Mitochondria also may contribute to brain disease and injury if they are unable to get to where they are needed in the cell, such as when the organelles are immobilized by various neurotoxins, said Ian Reynolds, PhD, professor of pharmacology at the University of Pittsburgh.

Mitochondria are believed to be generated near the nucleus and are then transported to sites within the cell where energy is required.
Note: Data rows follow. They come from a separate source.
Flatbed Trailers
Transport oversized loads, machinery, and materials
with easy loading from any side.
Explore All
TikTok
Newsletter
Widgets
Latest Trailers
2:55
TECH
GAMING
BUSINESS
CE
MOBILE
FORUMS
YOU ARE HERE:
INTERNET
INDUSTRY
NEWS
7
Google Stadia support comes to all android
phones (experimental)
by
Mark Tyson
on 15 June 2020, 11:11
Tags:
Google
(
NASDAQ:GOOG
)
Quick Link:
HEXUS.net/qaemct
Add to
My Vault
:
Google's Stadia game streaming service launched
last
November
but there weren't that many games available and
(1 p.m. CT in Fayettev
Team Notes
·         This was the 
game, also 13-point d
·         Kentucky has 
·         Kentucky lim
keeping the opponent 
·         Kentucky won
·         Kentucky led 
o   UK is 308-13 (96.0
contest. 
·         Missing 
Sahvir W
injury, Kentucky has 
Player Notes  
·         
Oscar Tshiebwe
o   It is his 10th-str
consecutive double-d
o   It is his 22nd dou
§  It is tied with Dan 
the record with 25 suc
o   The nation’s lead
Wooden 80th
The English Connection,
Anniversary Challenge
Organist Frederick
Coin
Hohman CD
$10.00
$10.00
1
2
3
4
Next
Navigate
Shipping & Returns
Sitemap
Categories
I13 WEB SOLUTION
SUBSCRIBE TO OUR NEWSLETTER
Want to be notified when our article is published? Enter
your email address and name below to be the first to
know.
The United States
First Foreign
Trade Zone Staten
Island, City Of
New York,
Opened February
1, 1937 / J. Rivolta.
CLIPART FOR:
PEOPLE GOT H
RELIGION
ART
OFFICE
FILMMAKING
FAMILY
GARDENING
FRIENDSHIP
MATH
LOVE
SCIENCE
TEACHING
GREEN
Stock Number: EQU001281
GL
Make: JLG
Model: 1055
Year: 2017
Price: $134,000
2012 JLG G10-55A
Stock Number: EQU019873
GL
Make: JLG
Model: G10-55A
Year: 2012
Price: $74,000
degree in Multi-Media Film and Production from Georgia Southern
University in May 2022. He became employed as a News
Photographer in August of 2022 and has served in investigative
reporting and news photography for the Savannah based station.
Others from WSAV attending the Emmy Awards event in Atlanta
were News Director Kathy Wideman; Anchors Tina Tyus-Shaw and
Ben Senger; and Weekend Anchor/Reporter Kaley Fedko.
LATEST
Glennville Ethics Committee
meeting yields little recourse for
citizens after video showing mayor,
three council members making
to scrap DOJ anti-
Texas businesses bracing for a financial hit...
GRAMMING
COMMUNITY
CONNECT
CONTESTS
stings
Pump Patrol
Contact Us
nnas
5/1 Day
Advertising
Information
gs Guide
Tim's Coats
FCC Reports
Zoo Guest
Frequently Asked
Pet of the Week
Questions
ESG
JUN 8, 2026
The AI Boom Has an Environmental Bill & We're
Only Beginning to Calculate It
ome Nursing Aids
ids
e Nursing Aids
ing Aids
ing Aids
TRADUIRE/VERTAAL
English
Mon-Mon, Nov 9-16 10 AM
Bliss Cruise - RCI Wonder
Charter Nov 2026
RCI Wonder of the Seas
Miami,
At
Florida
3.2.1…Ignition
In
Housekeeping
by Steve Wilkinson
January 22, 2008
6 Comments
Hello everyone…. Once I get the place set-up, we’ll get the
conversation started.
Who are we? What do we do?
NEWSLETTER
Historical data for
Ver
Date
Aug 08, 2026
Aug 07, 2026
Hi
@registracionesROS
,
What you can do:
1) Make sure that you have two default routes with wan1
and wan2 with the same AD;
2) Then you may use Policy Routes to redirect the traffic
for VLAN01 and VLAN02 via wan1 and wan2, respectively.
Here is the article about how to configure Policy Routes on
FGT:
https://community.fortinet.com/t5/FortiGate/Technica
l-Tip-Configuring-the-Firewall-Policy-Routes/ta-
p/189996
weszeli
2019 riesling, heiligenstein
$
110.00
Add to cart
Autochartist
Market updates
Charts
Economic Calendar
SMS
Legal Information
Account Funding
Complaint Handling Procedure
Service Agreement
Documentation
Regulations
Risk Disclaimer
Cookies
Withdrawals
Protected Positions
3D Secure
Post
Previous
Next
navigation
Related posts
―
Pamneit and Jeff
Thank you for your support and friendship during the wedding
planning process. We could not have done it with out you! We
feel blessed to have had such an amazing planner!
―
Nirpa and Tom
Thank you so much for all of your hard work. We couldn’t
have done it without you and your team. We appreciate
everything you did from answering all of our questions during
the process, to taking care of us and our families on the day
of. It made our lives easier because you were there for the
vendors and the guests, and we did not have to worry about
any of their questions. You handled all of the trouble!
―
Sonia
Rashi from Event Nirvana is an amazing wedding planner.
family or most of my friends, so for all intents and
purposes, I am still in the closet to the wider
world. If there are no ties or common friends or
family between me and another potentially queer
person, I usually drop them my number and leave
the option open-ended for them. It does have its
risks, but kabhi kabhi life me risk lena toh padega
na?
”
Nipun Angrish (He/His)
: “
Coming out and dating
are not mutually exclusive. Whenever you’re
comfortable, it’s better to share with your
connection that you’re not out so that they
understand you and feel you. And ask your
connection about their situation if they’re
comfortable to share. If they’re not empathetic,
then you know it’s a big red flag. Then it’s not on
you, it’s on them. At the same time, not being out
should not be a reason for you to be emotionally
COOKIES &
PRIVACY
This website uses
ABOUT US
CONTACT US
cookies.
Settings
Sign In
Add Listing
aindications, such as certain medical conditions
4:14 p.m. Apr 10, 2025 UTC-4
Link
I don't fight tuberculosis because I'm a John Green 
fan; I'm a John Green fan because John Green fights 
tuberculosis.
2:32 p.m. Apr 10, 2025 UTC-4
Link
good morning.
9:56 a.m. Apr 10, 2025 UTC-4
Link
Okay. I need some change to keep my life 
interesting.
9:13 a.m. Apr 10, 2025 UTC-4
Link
In some of the longest neurons in the body, noted Reynolds, a mitochondrion conceivably could travel as far as a meter from nucleus to synapse.

Mitochondria travel along the highways and byways of the cytoskeleton (online video available), but roadblocks and detours can subvert this mitochondrial trafficking, said Reynolds. "If a mitochondrion is not delivered to a terminal when needed—or, alternatively, if it gets retrieved from a terminal too soon—this could perhaps contribute to the death of a neuron," he speculated. In cell culture studies, Reynolds and colleagues have discovered that several substances that can be released in large amounts in a stroke, including glutamate, zinc, and nitric oxide, can inhibit mitochondrial movement.

However, Reynolds and coworkers found that the neurons could be protected in vitro with the drug wortmannin, which stops zinc from blocking mitochondrial movement. Although preliminary, these findings suggest that targeting substances that inhibit mitochondrial movement may be another useful strategy to investigate for treating neurological disorders.